En 2666 Bolaño pone en escena una teoría del mal que en términos de Baudrillard: “Narra con una lógica de la dispersión narrativa”, que le sirve para entrecruzar los hilos del mal, de la guerra y del feminicidio. Tensiona los hilos gruesos alrededor del mismo centro de gravedad, Santa Teresa, en el desierto de Sonora, el mismo en el que terminan los Detectives Salvajes. Una cartografía del mal, en donde estaría el secreto del mundo. Al final de la parte de Fate (destino), el narrador cuenta: "Fate recordó las palabras de Guadalupe Roncal. Nadie presta atención a estos asesinatos, pero en ellos se esconde el secreto del mundo".

¿Por qué un narrador siniestramente omnisciente? ¿Es el narrador el fantasma de un personaje de otra novela, o el propio fantasma de Bolaño? Porque quien narra 2666, no es otro que Arturo Belano, digo yo.

Benno Von Archimboldi, es una suerte de Salinger, cuya obra es completamente independiente del autor, el autor no existe, no merece existir, como debería ser. Aun así, su obra se vale por sí misma, es autosuficiente, y se ha puesto en la lista de los premios Nobel. 

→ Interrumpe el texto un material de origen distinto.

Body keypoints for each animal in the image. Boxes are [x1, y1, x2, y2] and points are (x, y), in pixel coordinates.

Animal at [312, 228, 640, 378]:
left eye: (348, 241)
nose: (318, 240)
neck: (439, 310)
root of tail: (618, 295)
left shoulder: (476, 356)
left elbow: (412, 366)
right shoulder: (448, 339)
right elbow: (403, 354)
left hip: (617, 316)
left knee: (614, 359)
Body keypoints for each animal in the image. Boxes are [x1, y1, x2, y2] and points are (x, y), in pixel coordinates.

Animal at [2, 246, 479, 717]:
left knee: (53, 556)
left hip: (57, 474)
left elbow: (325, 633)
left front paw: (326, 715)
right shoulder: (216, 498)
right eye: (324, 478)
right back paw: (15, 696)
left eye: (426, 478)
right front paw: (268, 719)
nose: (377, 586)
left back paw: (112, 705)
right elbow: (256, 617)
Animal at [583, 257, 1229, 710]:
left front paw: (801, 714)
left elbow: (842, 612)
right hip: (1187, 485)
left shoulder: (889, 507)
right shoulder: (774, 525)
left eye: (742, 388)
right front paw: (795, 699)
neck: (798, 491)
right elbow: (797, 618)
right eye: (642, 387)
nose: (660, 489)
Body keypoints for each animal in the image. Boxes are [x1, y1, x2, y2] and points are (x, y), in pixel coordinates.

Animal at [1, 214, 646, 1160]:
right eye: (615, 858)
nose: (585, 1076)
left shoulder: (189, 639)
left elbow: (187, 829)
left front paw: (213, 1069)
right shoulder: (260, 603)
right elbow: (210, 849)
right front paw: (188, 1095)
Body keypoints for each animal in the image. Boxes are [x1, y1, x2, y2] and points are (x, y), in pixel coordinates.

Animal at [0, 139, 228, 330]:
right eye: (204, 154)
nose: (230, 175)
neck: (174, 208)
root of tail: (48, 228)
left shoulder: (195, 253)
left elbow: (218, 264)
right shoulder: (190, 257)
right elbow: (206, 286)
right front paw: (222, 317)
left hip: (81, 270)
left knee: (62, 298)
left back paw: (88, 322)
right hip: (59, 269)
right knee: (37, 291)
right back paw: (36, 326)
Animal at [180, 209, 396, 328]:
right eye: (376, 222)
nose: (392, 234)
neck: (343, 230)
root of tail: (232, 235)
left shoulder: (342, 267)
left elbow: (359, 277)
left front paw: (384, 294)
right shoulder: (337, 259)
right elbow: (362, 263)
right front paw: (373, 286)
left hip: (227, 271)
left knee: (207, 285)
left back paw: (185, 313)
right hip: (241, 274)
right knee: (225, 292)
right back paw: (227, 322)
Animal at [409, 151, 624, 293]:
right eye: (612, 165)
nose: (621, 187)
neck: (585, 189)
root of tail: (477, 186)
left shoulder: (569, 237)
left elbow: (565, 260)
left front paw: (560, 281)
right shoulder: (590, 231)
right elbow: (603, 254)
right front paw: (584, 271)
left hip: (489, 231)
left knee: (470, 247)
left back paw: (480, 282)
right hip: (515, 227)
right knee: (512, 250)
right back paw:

La escritura sostenida, rítmica, directa, vastísima, alevosa de Bolaño es como una telaraña que se traga al lector que cae en sus redes, al punto que tras despacharse 1200 páginas queda con ganas de más. Todos los hilos de los cinco libros comienzan o terminan con un viaje que se cruza y entrecruza en el transcurso del relato.

Amalfitano – profesor chileno en Santa Teresa - oye voces que le dan órdenes y realiza una performance. Cuelga en el tendedero de su patio un libro, siguiendo el juego de Duchamp. El Testamento geométrico de Rafael Dieste, dividido en tres partes: "eran en realidad tres libros, con su propia unidad, pero funcionalmente correlacionados por el destino del conjunto". La relación de Amalfitano con el libro es la de Bolaño con la literatura.

"La parte de Los crímenes" es agobiadora, escrita con ese mismo espíritu legista de investigador criminal que exhibe sin ningún pudor James Ellroy. Centenares de páginas, protocolos forenses de levantamiento, con nombres propios y fechas exactas. Cientos de páginas donde se describen los crímenes de mujeres, obreras, maquiladoras en su mayoría, ocurridos desde 1993, y que no terminan de cometerse. Se relaciona una cadena de venganza de los hombres contra las mujeres, por el hecho de ser mujeres. Satura Bolaño hasta el fastidio con la descripción de los crímenes, con una manifiesta insistencia destinada a atosigar al lector, que apenas si se salva por el sentido de investigador periodístico y el sentido de ironía con él que muestra, cómo es que la impunidad ratifica el mal.

Hay también en 2666 una teoría sobre los críticos y la literatura. La literatura es una selva de obras maestras y obras menores, aunque las menores no existen. Una obra menor siempre será dictada al autor menor por un maestro. Así que, según la teoría, habría únicamente obras mayores.

La experiencia de leer 2666 es convulsiva en varios sentidos. En el sentido del espesor con que es levantado un mundo novelesco en el que todo lo que se narra es posible, aún como ironía. En el sentido de la literatura, y en particular, en el del escritor, como fantasma de su obra, como personaje casi invisible, como alguien que se quita, para que sea su obra la que hable por él. No en vano 2666 es una obra póstuma.

O como un muerto que yace vivo, que no ha quedado suficientemente muerto, ni suficientemente vivo, que no se adhiere ni siquiera a los afectos. Un muerto que ya no cabe en un cementerio judío de la segunda guerra mundial, ni en los cementerios de la guerra fría, ni en los que se arrojan los cuerpos de las mujeres, ni en los cementerios donde los críticos arrojan las obras, ni los cementerios clandestinos del narcotráfico, sino un cementerio en el año 2666.